Sebuah curcolan #dirumahaja

Yoooo, gimana kabarnya? Meskipun beberapa hari ini kita diharuskan tetap diam di rumah alias social distancing akibat pandemi virus COVID-19, kita tetap semangat menjalani hari-hari bersama keluarga. Kalopun mau keluar rumah, palingan kalo ada hal-hal mendesak saja seperti membeli kebutuhan sehari-hari.

Tapi yah, tidak dipungkiri kalo ada banyak kerugian yang kita alami selama social distancing ini. Aku sendiri merasa kalo keadaan ini tuh bener-bener menguji kesabaran dan keimanan juga lho. Kita realistis aja deh, siapa sih yang gak bosen di rumah aja tanpa bisa kemana-mana? Bahkan untuk para kaum rebahan kek aku pun tetap butuh hiburan di luar juga.

Biasanya sih, aku suka keliling kota dengan motorku atau mampir di minimarket maupun kafe hanya sekadar nongkrong sendirian di jam-jam istirahat. Kalo nggak, aku pergi ke rumahku yang satunya lagi untuk bersantai sendiri. Tapi dikarenakan harus diam di rumah, aku gak bisa melakukan itu. Kalo dari kantor, ya kudu pulang ke rumah. Sampe rumah pun, sepatu, barang-barang yang kubawa dan motorku harus disemprot desinfektan. Bajuku langsung masuk ke mesin cuci dan setelah itu langsung cuci tangan pake sabun. Belum lagi tekanan mental akibat parno dengan wabah ini mengingat profesiku nggak bisa memakai sistem work from home. Ada rasa parno dan juga keki pas lihat teman sekantor sama warga tuh nggak ngikutin himbauan pemerintah seperti menjaga jarak minimal satu meter, cuci tangan dulu sebelum pelayanan, tidak memakai masker meski batuk pilek, dan yang paling ngeselin tuh tetap ngadain kegiatan keramaian -- biasanya sih yang berkaitan dengan keagamaan. Alasannya sih enteng banget, "ah, masih sehat gini." atau "takut mah sama Tuhan, bukan sama Corona!." Asli bikin frustasi.

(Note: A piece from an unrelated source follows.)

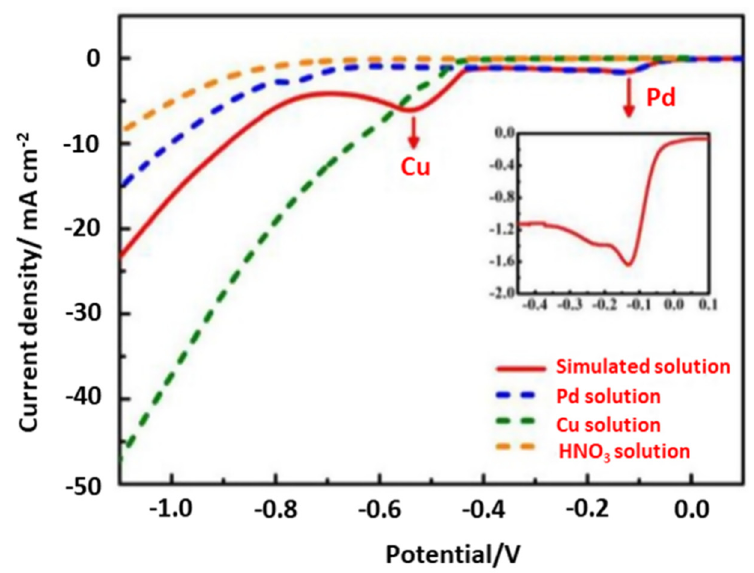
Figure 4. The linear sweep voltammogram (LSV) curves of the simulated solution, a Pd 2+ solution, Ca u 2+ solution, and HNO 3 . Reproduced with permission [62] . Copyright 2020, Elsevier.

Tidak hanya itu saja, pemberitaan terkait pandemi COVID-19 ini selalu berfokus ke hal-hal yang negatifnya seperti penambahan pasien terdampak dan juga berita kurangnya alat pelindung diri untuk tenaga medis serta meninggalnya tenaga medis akibat terpapar virus ini. Gimana gak makin parno yak? Udah parno, bawaannya pengen senggol bacok ke orang-orang yang tetap bandel.

Diem di rumah berhari-hari mungkin ujian besar buat kalangan ekstrovert, tapi jangan salah, para introvert pun juga diuji. Apa kabar dengan fasilitas di rumah/kost kita? Kalo di tempat tinggal kita ada beberapa fasilitas hiburan seperti televisi dan akses wi-fi atau paket data yang kencang sih bersyukur ya. Lha, bagaimana kalo nggak? Aku sempat membayangkan apa yang terjadi kalo aku masih tinggal di Jatinangor -- lebih tepatnya tinggal di kostku yang dulu. Televisi sih ada, tapi akses wi-fi gak ada sama sekali. Ditambah lagi, kamarku yang letaknya paling ujung dan tidak menghadap keluar membuat sinyal paket data yang kupunya itu jeleknya bukan main. Jangankan streaming film favorit, main game aja megap-megap. Yah, seandainya aku masih tinggal disana, pasti aku mati gaya banget. Udah gak bisa pulang ke Sukabumi, malah gabut di kost.

Trus ya, pastinya bosen melakukan hal yang sama di rumah. Kangen pengen jajan di luar gitu. Meskipun ada jasa pesan daring, tapi tetap saja lebih afdol kalo dine in alias makan di tempat. Berhubung ada himbauan kek gitu, otomatis tempat nongkrong dan tempat makan di kota ditutup dan hanya menerima takeaway. Belum lagi dengan faktor-faktor lainnya seperti relasi yang kurang baik dengan orang rumah sehingga bikin momen diam di rumah ini jadi makin menyiksa. Gak betah deh kalo orang rumah lagi perang dingin!

Tapi yah, kita harus bagaimana lagi. Cuman ini cara yang paling ampuh buat menekan angka positif COVID-19 dan membantu para tenaga medis buat bisa bekerja maksimal. Meskipun ini membosankan, melelahkan batin, menyiksa, dan bikin frustasi, ingatlah dengan para pejuang kesehatan di luar sana yang bekerja demi kita. Tahan egomu untuk kepentingan bersama, ya. Percaya aja dengan satu hal: semua ini pasti berlalu dan kita bisa beraktivitas kembali seperti dulu.